Collected data:

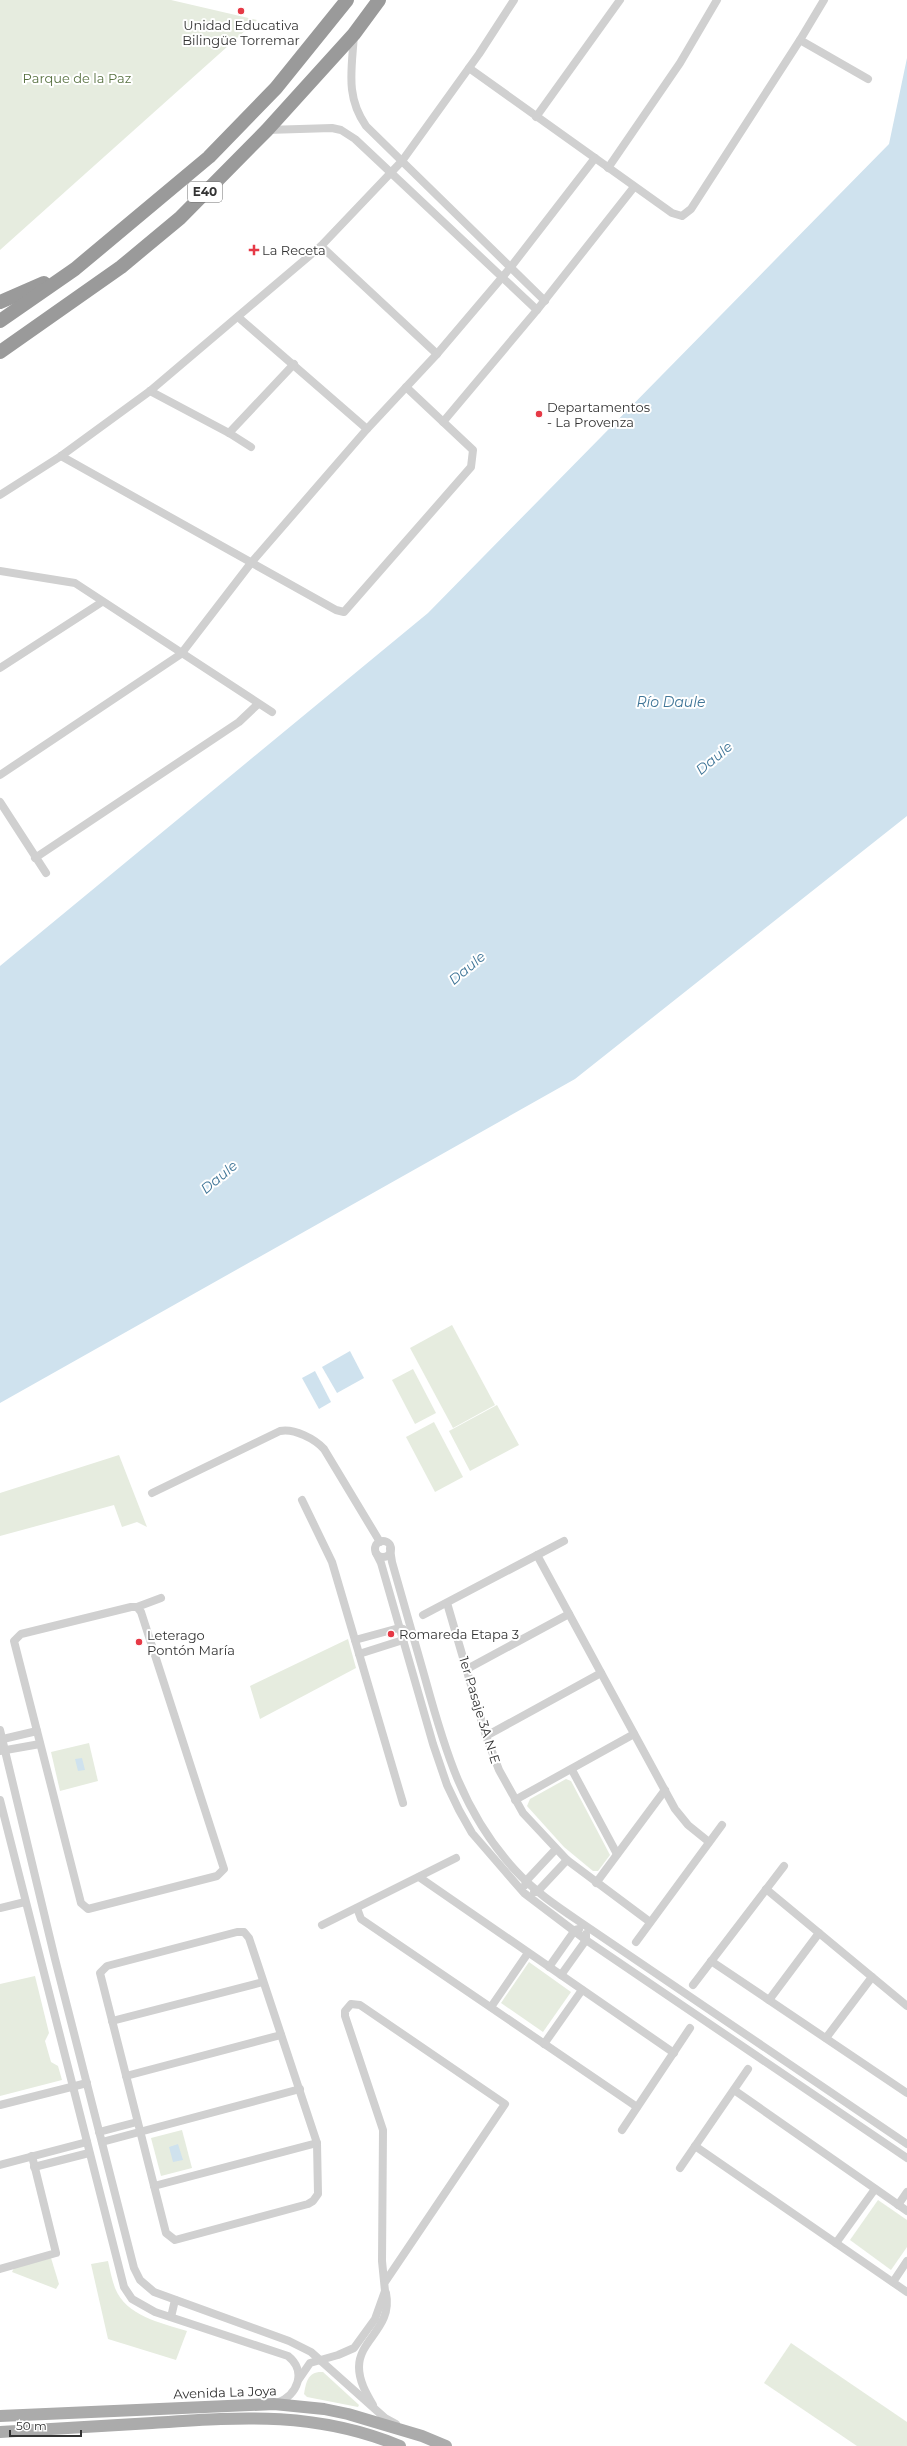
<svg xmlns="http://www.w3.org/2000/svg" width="907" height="2446" font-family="Montserrat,sans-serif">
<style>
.green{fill:#e6ecdf}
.water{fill:#cfe2ee}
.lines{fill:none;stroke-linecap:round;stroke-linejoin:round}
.street{stroke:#d0d0d0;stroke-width:8}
.primary{stroke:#ababab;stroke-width:12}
.highway{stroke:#9a9a9a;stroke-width:14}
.poi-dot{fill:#e63946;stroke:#fff;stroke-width:1.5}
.labels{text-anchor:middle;stroke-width:4;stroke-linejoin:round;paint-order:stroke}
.shield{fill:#fff;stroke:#707070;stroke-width:1}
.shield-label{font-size:12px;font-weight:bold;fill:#333}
.poi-label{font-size:13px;fill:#333;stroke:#fff;text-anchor:start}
.park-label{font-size:13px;fill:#56703f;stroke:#fff}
.street-label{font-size:13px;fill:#333;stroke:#fff}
.water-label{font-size:14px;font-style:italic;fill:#3f7597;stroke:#fff}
</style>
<rect width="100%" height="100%" fill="#fff"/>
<g class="green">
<path d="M0,0H171L257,20L0,250Z"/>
<path d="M452,1325L495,1405L453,1428L410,1348Z"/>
<path d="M413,1369L436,1413L415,1424L392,1380Z"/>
<path d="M497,1405L519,1445L470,1471L449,1431Z"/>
<path d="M434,1422L463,1477L435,1492L406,1437Z"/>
<path d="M119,1455L147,1527L137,1522L122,1527L114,1505L0,1536V1493Z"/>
<path d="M348,1639L356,1668L260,1719L250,1686Z"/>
<path d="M89,1743L98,1781L60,1791L51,1752Z"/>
<path d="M566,1779L571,1781L610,1855L598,1871H593L564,1847L527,1806L530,1799Z"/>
<path d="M529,1962L571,1992L543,2032L501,2003Z"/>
<path d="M35,1976L49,2033L45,2041L51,2062L58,2066L62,2080L0,2096V1984Z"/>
<path d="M182,2130L192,2168L161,2176L151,2138Z"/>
<path d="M878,2200L907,2220V2247L891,2270L850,2240Z"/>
<path d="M51,2258L59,2284L56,2289L12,2272L14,2268Z"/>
<path d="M108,2261C110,2270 112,2280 115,2288C126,2316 161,2323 187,2331L176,2360L108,2339L91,2264Z"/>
<path d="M791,2343L907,2422V2446H857L764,2383Z"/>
<path d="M323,2372L359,2405L358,2407L307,2397L304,2394C306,2382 308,2371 323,2372Z"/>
</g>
<g class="water">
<path d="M907,58V816L575,1079L0,1403V966L428,613L889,144Z"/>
<path d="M350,1351L364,1378L337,1393L322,1367Z"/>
<path d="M315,1371L331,1402L319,1409L302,1378Z"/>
<path d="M82,1758L85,1770L78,1771L75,1759Z"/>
<path d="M178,2144L183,2160L173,2162L169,2147Z"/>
</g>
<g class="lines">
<g class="street">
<path d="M824,0L800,40L868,79"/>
<path d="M354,34C352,69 345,96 366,126L545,301"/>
<path d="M469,68L672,213L682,216L691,209L800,40"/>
<path d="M536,117L620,0"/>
<path d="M267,130L332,128L341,130L355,139L537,310L634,187"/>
<path d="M608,168L680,63L717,0"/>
<path d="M321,246L437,354"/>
<path d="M238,317L367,429"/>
<path d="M150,391L229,433L251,447"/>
<path d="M443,422L537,310"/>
<path d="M229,433L294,364"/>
<path d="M61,456L336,610L344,612L471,467L473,450L406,387"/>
<path d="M0,495L61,456L150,391L321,246L402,161L479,54L514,0"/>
<path d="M0,571L75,583L272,712"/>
<path d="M0,668L102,602"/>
<path d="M0,775L181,654L251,563L367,429L437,354L510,268L595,158"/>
<path d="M0,802L46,873"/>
<path d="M35,858L239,722L258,704"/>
<path d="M152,1493L280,1431C294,1428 315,1439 324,1449L380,1542"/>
<path d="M302,1500L332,1562L403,1803"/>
<circle cx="383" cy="1549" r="8"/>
<path d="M390,1549L392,1562C403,1601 414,1640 425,1678C445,1751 463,1813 515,1870C536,1893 561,1909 586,1926L907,2144"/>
<path d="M376,1553L381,1563L433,1744L447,1785L459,1810L472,1833L524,1893L586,1940L907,2158"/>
<path d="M537,1555L675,1809L688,1825L709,1842"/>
<path d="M447,1603L486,1736L499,1770L523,1813L567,1860L650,1922"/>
<path d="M137,1607L141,1612L224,1869L217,1876L88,1909L81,1903L14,1641L21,1634L131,1607H137L161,1598"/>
<path d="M423,1615L564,1541"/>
<path d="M355,1640L399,1628L403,1629"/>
<path d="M359,1654L403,1640L407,1636"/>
<path d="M467,1669L569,1614"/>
<path d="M0,1730L55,1959L134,2268L140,2280L154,2292L289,2341L311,2352L385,2418L396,2424"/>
<path d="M486,1736L601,1673"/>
<path d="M0,1742L3,1739L37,1731"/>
<path d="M0,1751L40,1744"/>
<path d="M572,1770L617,1854"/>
<path d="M0,1800L124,2287L132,2299L155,2312L288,2356C307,2371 298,2395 277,2403"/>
<path d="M515,1800L634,1734"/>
<path d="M419,1877L674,2053"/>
<path d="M596,1883L665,1790"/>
<path d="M525,1885L526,1881L555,1850"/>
<path d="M766,1889L907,2006"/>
<path d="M534,1892H537L567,1860"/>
<path d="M0,1908L25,1902"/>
<path d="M357,1908L361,1919L637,2107"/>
<path d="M322,1925L456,1858"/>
<path d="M237,1932H244L249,1938L317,2143L318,2194L313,2201L308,2204L175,2240L166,2233L100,1973L107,1966Z"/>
<path d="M636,1942L722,1825"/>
<path d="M711,1961L907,2093"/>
<path d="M549,1967L575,1930L579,1929"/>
<path d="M561,1975L586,1940V1934"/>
<path d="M693,1985L784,1866"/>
<path d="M769,2000L819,1933"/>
<path d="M491,2007L528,1953"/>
<path d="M112,2021L263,1982"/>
<path d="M826,2038L872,1977"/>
<path d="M544,2044L582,1990"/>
<path d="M126,2076L281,2035"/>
<path d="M734,2090L907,2211"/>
<path d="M0,2105L87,2083"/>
<path d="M622,2130L690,2028"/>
<path d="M99,2132L137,2122"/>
<path d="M102,2142L300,2089"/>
<path d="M695,2146L907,2292"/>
<path d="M0,2165L87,2142"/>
<path d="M34,2167L89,2153"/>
<path d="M680,2168L748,2069"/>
<path d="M154,2186L317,2143"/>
<path d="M898,2205L907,2192"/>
<path d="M836,2243L875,2189"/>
<path d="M0,2269L56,2253L32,2156"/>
<path d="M893,2282L907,2261"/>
<path d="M171,2317L175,2300"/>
<path d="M299,2379L310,2363L338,2355L354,2348L375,2319L385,2291L382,2261L383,2130L345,2016V2011L351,2004L360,2005L505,2104L385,2282"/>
<path d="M373,2405C366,2393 359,2381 359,2367C359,2339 393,2328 386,2293"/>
</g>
<g class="primary">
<path d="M0,2416L274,2404L324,2409L348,2414L422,2436L446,2446"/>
<path d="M0,2432C51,2429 101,2426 152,2423C241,2417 315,2411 400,2446"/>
</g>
<g class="highway">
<path d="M0,302L44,283"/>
<path d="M0,321L75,269L209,157L276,88L347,0"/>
<path d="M0,352L121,267L180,218L267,130L354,34L379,0"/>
</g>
</g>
<g class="poi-dot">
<circle cx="241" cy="11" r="4"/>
<path d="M252 244h4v4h4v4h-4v4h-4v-4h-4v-4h4z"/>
<circle cx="539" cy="414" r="4"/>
<circle cx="391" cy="1634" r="4"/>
<circle cx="139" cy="1642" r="4"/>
</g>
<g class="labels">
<rect class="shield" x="188" y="182" width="34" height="20" rx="3"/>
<g class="shield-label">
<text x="205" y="196">E40</text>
</g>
<g class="poi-label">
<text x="241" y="30" text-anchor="middle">Unidad Educativa<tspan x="241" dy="15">Bilingüe Torremar</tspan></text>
<text x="262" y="255">La Receta</text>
<text x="547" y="412">Departamentos<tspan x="547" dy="15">- La Provenza</tspan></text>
<text x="399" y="1639">Romareda Etapa 3</text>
<text x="147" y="1640">Leterago<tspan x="147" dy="15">Pontón María</tspan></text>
</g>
<g class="park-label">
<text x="77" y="83">Parque de la Paz</text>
</g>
<g class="street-label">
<text transform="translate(480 1710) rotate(73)" y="5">1er Pasaje 3A N-E</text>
<text transform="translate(225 2392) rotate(-2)" y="5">Avenida La Joya</text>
</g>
<g class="water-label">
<text x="671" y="707">Río Daule</text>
<text transform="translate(714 758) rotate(-40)" y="5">Daule</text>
<text transform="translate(467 968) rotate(-40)" y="5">Daule</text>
<text transform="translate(219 1177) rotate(-40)" y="5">Daule</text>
</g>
</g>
<path d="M10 2430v6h71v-6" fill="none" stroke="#333333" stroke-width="2"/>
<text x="16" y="2430" font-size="12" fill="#333333" stroke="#ffffff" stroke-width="3" paint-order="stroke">50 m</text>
</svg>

What you need to do
Start at the line with "de la Paz</text>". Give that line and every line after it again, word for word, through the last line above.

Response to this task
<text x="77" y="83">Parque de la Paz</text>
</g>
<g class="street-label">
<text transform="translate(480 1710) rotate(73)" y="5">1er Pasaje 3A N-E</text>
<text transform="translate(225 2392) rotate(-2)" y="5">Avenida La Joya</text>
</g>
<g class="water-label">
<text x="671" y="707">Río Daule</text>
<text transform="translate(714 758) rotate(-40)" y="5">Daule</text>
<text transform="translate(467 968) rotate(-40)" y="5">Daule</text>
<text transform="translate(219 1177) rotate(-40)" y="5">Daule</text>
</g>
</g>
<path d="M10 2430v6h71v-6" fill="none" stroke="#333333" stroke-width="2"/>
<text x="16" y="2430" font-size="12" fill="#333333" stroke="#ffffff" stroke-width="3" paint-order="stroke">50 m</text>
</svg>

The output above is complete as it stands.